第21話 魔物学者ソフィ

「票が、六票あるわ?」


「――え?」


 そんな馬鹿な! 五人のパーティで六票が入るはずがない!

 ふぃ、ふぅ、みぃ……と数えて、……むっつ、むっつぅ?!

 あっ、いや……ひとつ碧い人影が混じっている。

 彼は……彼女は、え? 本当に誰?!

 年は、ぼくと同じくらい

 ぼさぼさのショートカット頭で丸い眼鏡を掛けた、小柄な女の子だ。
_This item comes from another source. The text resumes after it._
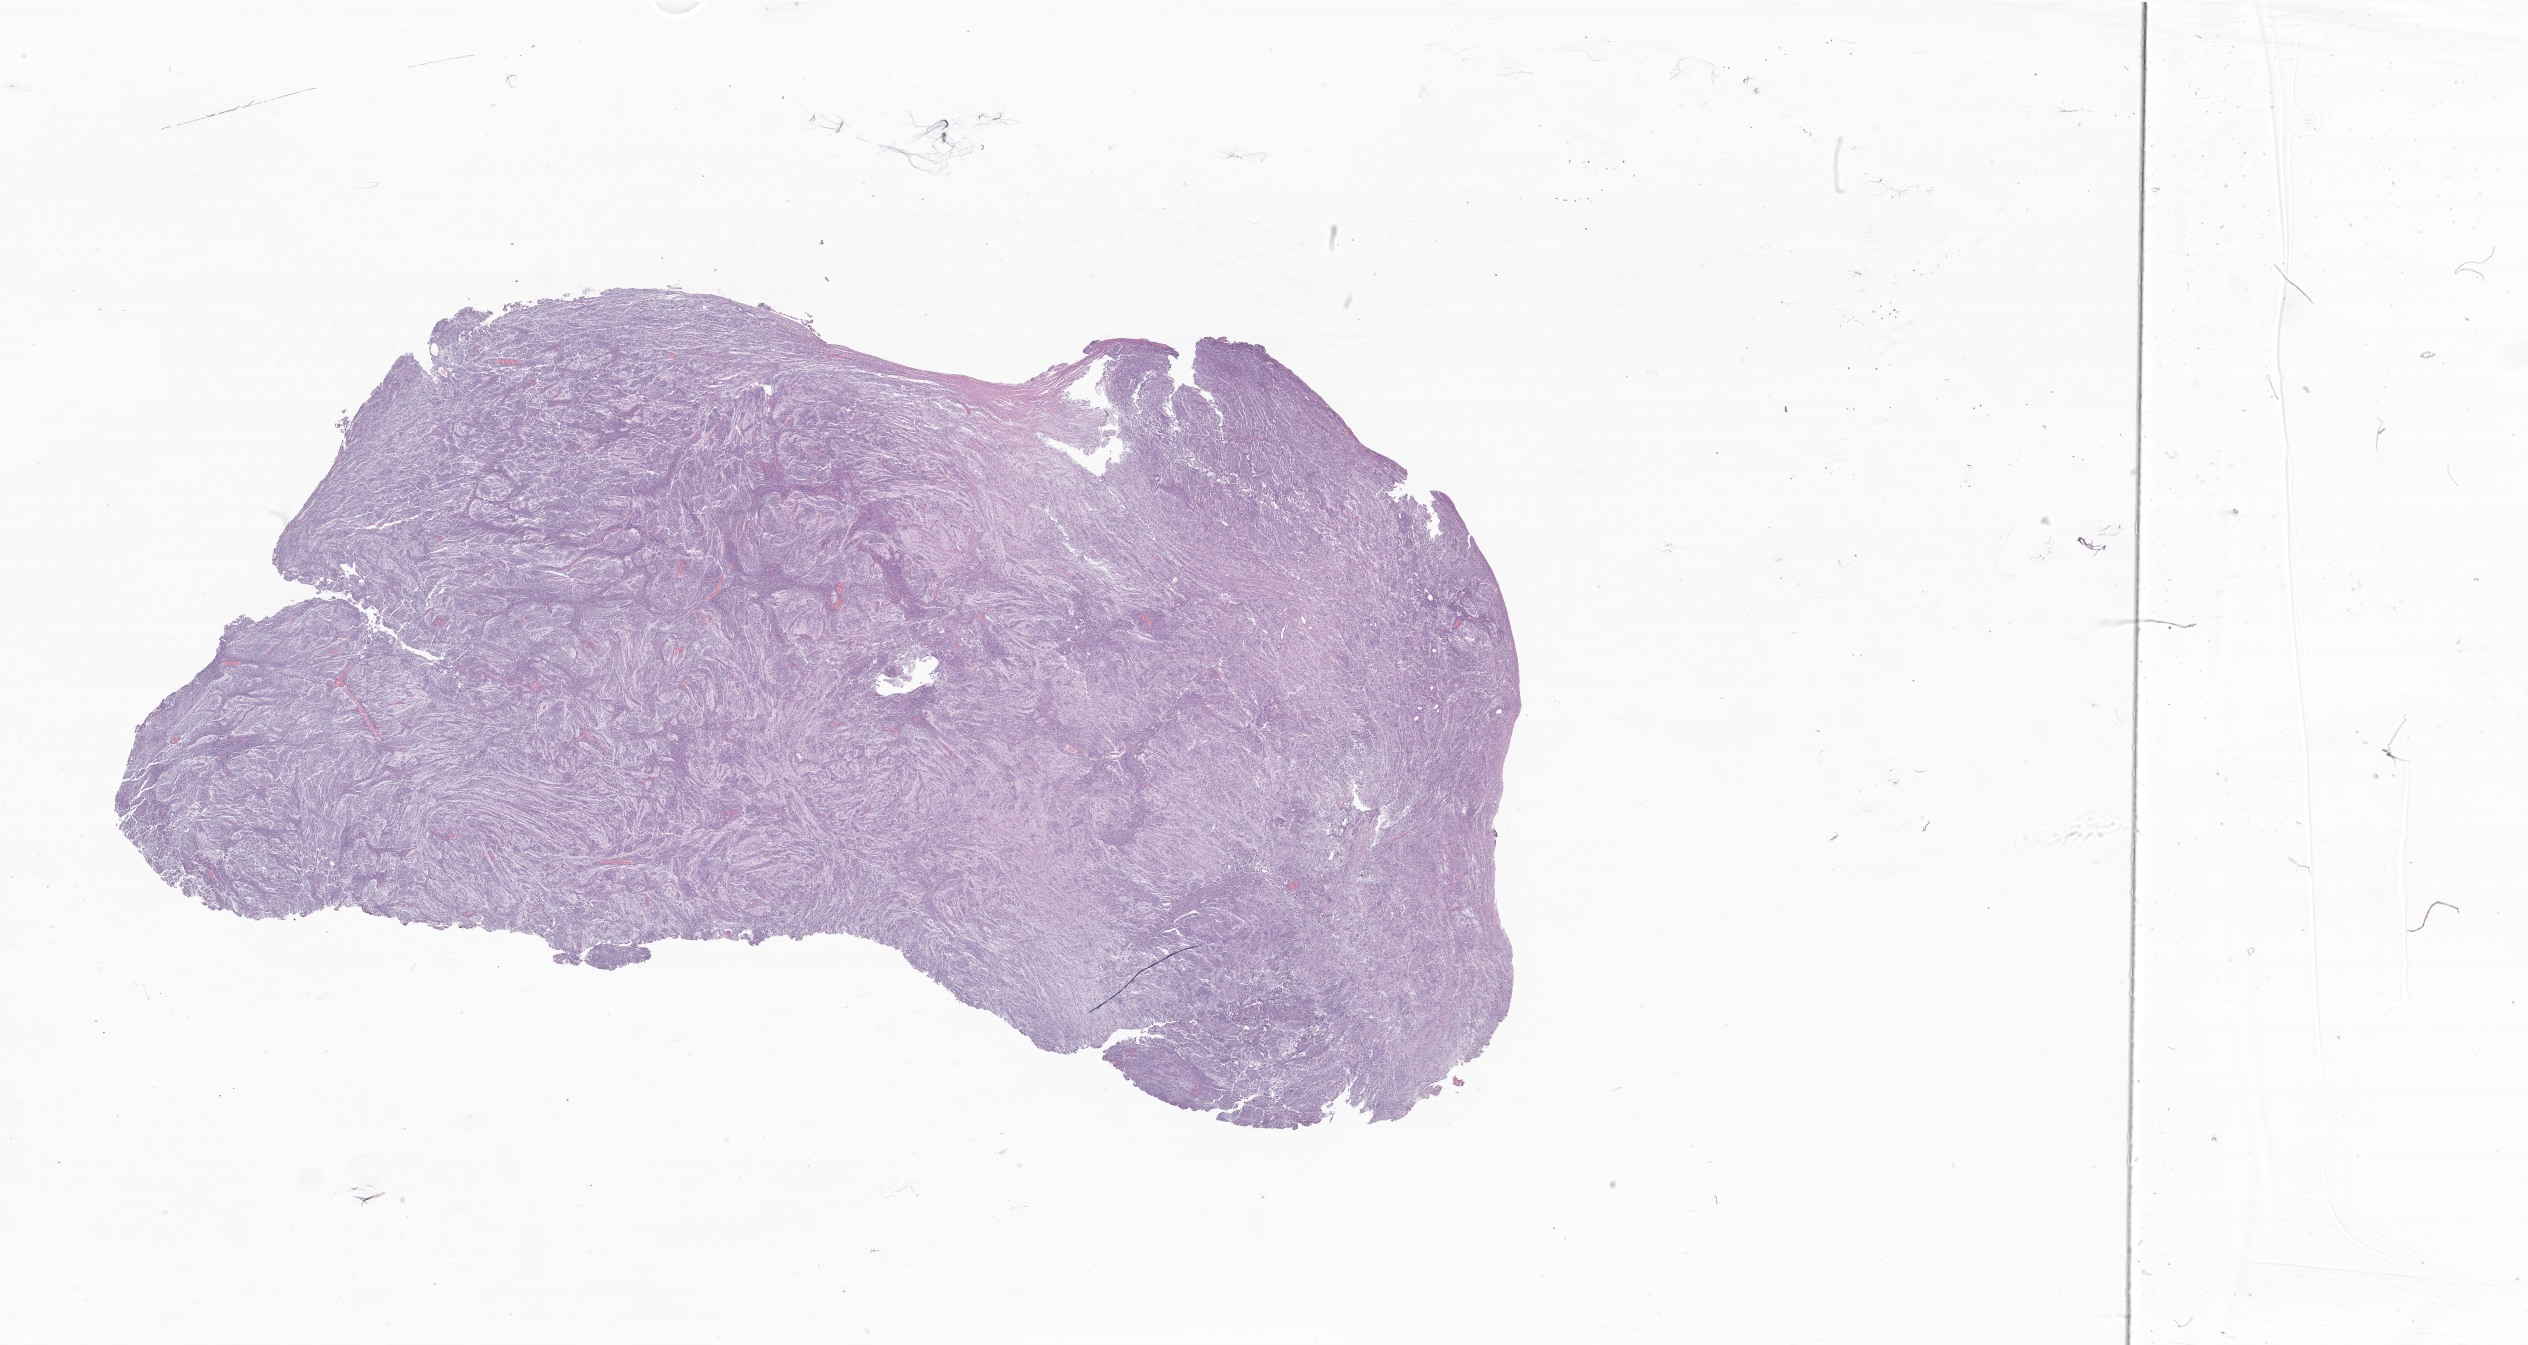
Whole-slide image, H&E stain of tumor tissue from the cerebellum, low-resolution overview of the scanned area, about 42.6 x 22.7 mm; formalin-fixed, paraffin-embedded (FFPE) tissue. Patient male; age 38 months.
Diagnosis (ICD-O-3 morphology term): Medulloblastoma, NOS.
どこか疲れたような面立ちで、目の下には碧い炎でもかき消えない色濃いクマがあった。

 碧い炎が形作っている、ってことは……もしかして英雄?

 遅まきながらそう思ったのは彼女がちっともそう見えなかったからだ。


「シルキー……彼女は?」


 聞くと、シルキーは「あっ、しまった」という顔をしていた。


 すたすたっ、と英雄というか英霊? で幽霊みたいなものだから本当なら足音なんて鳴らないはずなんだけど、なぜかそんな足音が聞こえてきそうな勢いで歩み寄る。

 そして、グーにした手でシルキーを思いっきり殴った。


「痛い……」


 ……そんなわけない。


 かの英雄の拳骨は足音が鳴らないのと同じ理屈で、シルキーの頭を素通りしただけなのだから。……もしかして精神的に痛かったとか?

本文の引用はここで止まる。